New Delhi: SBI Research expects the Reserve Bank of India to again put a pause on the key policy rates as the central bank’s third monetary policy committee meeting is currently underway. The outcome of the review meeting will be announced on Thursday morning.
RBI typically conducts six bi-monthly meetings in a financial year, where it decides interest rates, money supply, inflation outlook, and various macroeconomic indicators. The ongoing three-day meeting started on Tuesday.
In its previous meeting in early June, the central bank’s monetary policy committee unanimously decided to keep the repo rate unchanged at 6.5 per cent, something most analysts had expected. The RBI in its April meeting too had paused the repo rate.

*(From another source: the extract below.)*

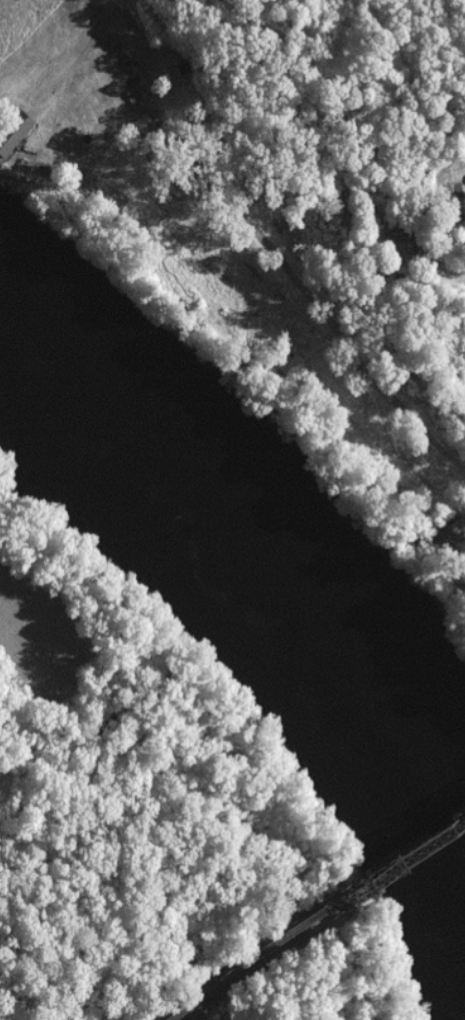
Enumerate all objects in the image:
building: (12, 130)
building: (397, 244)
river: (257, 599)
railway: (313, 914)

The repo rate is the rate of interest at which RBI lends to other banks.
“We expect the RBI to pause in August policy,” the SBI Research report, authored by SBI’s Group Chief Economic Adviser Soumya Kanti Ghosh, said.
“Domestically, we believe at 6.50 per cent, we are in for a prolonged pause as seasonality of inflation should taper…,” the report said.
It did not give any forward guidance, saying, “In an environment of rising rates, it is clearly not advisable to give a forward guidance.”
Meanwhile, a consistent decline in inflation (currently at an 18-month low) and its potential for further decline may have prompted the central bank to put the brake on the key interest rate again. Inflation has been a concern for many countries, including advanced economies, but India has managed to steer its inflation trajectory quite well.
Barring the April pause, the RBI raised the repo rate by 250 basis points cumulatively to 6.5 per cent since May 2022 in the fight against inflation. Raising interest rates is a monetary policy instrument that typically helps suppress demand in the economy, thereby helping the inflation rate decline.
India's retail inflation was above RBI's 6 per cent target for three consecutive quarters and had managed to fall back to the RBI's comfort zone only in November 2022. Under the flexible inflation targeting framework, the RBI is deemed to have failed in managing price rises if the CPI-based inflation is outside the 2-6 per cent range for three quarters in a row.
Now what remains to be seen is whether the RBI committee will for the third straight time keep the repo rate unchanged or otherwise, given there was an uptick in inflation in June.